Background: The relationship between maxillary sinus pneumatization and respiratory-induced fluid mechanics remains unclear. The purpose of this study was to simulate and measure the respiratory-induced mechanical stimulation at the sinus floor under different respiratory conditions and to investigate its potential effect on the elevated sinus following sinus-lifting procedures. Methods: The nasal airway together with the bilateral maxillary sinuses of the selected patient was segmented and digitally modeled from a computed tomographic image. The sinus floors of the models were elevated by simulated sinus augmentations using computer-aided design. The numerical simulations of sinus fluid motion under different respiratory conditions were performed using a computational fluid dynamics (CFD) algorithm. Sinus wall shear stress and static pressure on the pre-surgical and altered sinus floors were examined and quantitatively compared. Results: Streamlines with minimum airflow velocity were visualized in the sinus.
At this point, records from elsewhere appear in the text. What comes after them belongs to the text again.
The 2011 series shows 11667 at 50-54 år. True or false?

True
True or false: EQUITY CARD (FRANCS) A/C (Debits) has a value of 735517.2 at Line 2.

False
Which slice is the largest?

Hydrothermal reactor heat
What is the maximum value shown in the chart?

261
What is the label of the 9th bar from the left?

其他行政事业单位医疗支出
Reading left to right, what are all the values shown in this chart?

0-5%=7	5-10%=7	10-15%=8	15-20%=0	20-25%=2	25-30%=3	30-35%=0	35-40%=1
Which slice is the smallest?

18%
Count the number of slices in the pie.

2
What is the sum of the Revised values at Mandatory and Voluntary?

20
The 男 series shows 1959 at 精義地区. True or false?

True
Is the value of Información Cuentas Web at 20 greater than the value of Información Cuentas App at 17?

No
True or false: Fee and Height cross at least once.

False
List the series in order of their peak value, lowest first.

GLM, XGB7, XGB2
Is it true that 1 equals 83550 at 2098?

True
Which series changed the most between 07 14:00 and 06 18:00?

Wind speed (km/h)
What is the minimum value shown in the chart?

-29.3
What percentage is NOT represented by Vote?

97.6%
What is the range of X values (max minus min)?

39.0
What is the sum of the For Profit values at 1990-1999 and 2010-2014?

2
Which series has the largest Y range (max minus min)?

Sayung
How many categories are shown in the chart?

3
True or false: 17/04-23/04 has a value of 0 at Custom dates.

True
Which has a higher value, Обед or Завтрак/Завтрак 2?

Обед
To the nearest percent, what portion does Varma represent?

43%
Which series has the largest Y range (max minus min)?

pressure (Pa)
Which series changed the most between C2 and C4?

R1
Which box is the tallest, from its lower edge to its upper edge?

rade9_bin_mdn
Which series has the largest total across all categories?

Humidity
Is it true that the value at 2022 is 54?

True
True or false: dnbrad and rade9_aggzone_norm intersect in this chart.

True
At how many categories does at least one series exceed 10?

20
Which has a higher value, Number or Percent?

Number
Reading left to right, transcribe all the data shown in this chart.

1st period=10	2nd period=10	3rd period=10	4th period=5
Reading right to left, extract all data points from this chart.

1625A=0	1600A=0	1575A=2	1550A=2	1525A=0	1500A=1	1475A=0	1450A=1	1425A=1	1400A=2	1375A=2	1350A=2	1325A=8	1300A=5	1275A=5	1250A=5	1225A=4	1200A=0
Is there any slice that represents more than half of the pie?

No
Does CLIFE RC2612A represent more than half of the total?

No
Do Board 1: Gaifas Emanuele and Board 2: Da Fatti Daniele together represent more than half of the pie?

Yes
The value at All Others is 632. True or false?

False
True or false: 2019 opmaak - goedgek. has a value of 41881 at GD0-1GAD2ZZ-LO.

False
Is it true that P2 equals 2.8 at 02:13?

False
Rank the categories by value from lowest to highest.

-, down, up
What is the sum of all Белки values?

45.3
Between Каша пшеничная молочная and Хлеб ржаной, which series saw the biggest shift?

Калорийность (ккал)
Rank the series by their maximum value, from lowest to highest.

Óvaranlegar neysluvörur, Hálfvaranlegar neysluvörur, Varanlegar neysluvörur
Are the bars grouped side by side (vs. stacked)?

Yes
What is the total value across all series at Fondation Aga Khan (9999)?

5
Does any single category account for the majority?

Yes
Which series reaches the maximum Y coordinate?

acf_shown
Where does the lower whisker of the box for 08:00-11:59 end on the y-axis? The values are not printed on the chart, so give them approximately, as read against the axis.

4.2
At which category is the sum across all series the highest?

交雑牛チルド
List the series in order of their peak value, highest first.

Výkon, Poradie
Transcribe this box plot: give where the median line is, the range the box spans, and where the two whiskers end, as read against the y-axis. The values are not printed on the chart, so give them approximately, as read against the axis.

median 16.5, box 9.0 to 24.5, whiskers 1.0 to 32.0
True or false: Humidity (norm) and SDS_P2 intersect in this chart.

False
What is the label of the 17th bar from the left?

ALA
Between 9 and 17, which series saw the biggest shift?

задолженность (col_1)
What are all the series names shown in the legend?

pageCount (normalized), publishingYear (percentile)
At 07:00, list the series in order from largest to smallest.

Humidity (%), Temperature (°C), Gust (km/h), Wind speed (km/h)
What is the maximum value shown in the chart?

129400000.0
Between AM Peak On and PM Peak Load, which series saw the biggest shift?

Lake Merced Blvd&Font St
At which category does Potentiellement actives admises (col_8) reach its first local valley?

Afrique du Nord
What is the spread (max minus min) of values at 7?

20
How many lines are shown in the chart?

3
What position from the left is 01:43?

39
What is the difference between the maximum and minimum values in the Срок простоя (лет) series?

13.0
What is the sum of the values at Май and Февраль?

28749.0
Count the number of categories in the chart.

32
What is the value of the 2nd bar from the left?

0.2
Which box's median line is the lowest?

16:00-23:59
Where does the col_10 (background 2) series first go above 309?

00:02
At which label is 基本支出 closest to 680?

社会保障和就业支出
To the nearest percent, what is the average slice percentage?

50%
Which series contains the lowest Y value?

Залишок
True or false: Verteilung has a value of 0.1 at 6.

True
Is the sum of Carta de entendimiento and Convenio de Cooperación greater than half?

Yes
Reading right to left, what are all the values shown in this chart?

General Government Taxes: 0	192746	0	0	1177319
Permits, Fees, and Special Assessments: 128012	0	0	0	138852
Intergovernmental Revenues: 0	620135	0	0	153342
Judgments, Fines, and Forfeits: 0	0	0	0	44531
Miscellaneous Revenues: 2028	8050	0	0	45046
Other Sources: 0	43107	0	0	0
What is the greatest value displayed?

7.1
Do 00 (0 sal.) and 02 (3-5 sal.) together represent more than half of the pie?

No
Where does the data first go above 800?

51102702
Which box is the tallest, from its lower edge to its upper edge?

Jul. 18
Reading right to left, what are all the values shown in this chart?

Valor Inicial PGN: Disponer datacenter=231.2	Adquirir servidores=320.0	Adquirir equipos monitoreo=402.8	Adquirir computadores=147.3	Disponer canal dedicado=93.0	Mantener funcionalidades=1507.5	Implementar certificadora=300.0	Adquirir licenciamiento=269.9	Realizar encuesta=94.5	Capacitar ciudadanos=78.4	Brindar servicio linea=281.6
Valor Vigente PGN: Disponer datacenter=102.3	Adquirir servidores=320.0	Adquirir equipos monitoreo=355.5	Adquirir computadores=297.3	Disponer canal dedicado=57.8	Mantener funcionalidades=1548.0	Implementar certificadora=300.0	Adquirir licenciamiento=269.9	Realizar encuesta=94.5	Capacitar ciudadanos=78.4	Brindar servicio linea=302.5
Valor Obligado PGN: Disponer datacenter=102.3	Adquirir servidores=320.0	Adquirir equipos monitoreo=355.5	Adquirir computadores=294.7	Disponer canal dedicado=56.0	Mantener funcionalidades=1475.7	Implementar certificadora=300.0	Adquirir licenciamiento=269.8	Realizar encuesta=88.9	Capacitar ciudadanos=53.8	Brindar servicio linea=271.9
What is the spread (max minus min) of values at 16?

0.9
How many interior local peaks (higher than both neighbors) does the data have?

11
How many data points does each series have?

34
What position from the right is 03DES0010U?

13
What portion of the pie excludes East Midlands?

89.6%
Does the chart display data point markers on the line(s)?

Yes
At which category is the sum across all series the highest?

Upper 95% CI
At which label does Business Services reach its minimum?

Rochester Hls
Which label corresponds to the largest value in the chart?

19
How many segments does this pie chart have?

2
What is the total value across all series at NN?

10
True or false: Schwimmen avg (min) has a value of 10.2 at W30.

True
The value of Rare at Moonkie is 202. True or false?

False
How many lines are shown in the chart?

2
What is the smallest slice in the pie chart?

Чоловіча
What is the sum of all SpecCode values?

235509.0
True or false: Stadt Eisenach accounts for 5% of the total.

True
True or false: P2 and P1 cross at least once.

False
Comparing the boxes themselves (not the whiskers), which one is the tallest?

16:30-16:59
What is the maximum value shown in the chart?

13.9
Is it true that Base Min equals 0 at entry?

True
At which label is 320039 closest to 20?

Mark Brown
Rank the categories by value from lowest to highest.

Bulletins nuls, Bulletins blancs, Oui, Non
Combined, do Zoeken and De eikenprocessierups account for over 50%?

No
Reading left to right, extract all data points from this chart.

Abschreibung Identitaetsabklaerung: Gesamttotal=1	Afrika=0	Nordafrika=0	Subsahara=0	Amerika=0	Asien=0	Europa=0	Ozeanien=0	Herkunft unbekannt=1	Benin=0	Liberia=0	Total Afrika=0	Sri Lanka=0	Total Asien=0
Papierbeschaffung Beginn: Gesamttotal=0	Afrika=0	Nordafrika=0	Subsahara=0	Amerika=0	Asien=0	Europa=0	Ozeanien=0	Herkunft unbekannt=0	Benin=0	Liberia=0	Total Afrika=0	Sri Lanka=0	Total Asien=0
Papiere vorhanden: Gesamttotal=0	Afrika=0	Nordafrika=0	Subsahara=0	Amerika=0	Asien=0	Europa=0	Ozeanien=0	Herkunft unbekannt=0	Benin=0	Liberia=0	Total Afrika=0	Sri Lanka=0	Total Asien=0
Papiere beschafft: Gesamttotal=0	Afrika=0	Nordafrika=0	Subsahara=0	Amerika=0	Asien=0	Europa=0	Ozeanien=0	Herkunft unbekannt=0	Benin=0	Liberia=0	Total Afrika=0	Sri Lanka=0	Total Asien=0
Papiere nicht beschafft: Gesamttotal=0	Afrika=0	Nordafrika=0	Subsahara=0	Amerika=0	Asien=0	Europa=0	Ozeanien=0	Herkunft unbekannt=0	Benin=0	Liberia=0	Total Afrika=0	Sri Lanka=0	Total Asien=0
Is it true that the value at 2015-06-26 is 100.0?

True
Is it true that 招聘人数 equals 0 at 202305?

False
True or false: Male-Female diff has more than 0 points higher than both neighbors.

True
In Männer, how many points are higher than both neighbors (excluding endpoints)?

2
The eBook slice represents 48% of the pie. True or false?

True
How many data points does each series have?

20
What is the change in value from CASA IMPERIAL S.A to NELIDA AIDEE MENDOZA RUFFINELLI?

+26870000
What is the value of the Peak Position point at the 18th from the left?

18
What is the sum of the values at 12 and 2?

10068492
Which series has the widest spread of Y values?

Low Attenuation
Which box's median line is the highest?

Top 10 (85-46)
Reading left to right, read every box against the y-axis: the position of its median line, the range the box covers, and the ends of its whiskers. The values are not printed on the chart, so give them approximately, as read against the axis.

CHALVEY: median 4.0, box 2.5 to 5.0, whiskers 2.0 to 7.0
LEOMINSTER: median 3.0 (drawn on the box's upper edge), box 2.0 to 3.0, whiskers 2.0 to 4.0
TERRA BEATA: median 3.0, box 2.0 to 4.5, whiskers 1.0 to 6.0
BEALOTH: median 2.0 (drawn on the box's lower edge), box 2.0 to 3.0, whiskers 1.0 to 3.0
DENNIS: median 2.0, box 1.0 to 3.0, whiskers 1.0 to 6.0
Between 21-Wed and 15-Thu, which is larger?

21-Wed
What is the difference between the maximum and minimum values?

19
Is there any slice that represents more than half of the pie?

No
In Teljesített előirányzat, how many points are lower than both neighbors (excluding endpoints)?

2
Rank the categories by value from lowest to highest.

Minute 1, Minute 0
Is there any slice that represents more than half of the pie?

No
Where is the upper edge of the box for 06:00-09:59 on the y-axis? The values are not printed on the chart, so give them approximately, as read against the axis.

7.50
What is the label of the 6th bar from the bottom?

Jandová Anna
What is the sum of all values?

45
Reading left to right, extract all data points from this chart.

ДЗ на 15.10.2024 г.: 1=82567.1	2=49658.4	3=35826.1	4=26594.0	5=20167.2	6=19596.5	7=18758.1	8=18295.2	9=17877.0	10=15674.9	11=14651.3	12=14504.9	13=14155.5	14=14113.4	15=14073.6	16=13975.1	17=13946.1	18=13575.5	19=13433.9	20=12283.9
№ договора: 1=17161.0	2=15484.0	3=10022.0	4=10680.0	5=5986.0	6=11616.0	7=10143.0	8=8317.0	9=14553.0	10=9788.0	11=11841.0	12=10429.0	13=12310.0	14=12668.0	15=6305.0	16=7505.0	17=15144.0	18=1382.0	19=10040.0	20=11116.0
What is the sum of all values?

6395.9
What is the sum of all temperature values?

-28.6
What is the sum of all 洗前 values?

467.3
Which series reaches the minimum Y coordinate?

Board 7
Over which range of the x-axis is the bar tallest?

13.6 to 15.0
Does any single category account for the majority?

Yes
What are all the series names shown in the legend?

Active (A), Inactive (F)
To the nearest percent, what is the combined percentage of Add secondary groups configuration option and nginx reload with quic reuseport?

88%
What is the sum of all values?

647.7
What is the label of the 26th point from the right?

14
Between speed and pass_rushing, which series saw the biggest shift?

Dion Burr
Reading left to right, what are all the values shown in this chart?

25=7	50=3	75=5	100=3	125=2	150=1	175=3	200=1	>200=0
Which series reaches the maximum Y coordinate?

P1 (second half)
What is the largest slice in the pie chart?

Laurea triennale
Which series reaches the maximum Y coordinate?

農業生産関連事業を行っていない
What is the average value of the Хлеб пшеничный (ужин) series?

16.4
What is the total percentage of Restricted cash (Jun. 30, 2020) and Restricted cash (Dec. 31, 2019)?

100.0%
The sinus floor pressure and the wall shear stress increased with the elevated inlet flow rate, but the magnitude of these mechanical stimulations remained at a negligible level. The surgical technique and elevated height had no significant influence on the wall pressure and the fluid mechanics. Conclusion: This study shows that respiratory-induced mechanical stimulation in the sinus floor is negligible before and after sinus augmentation.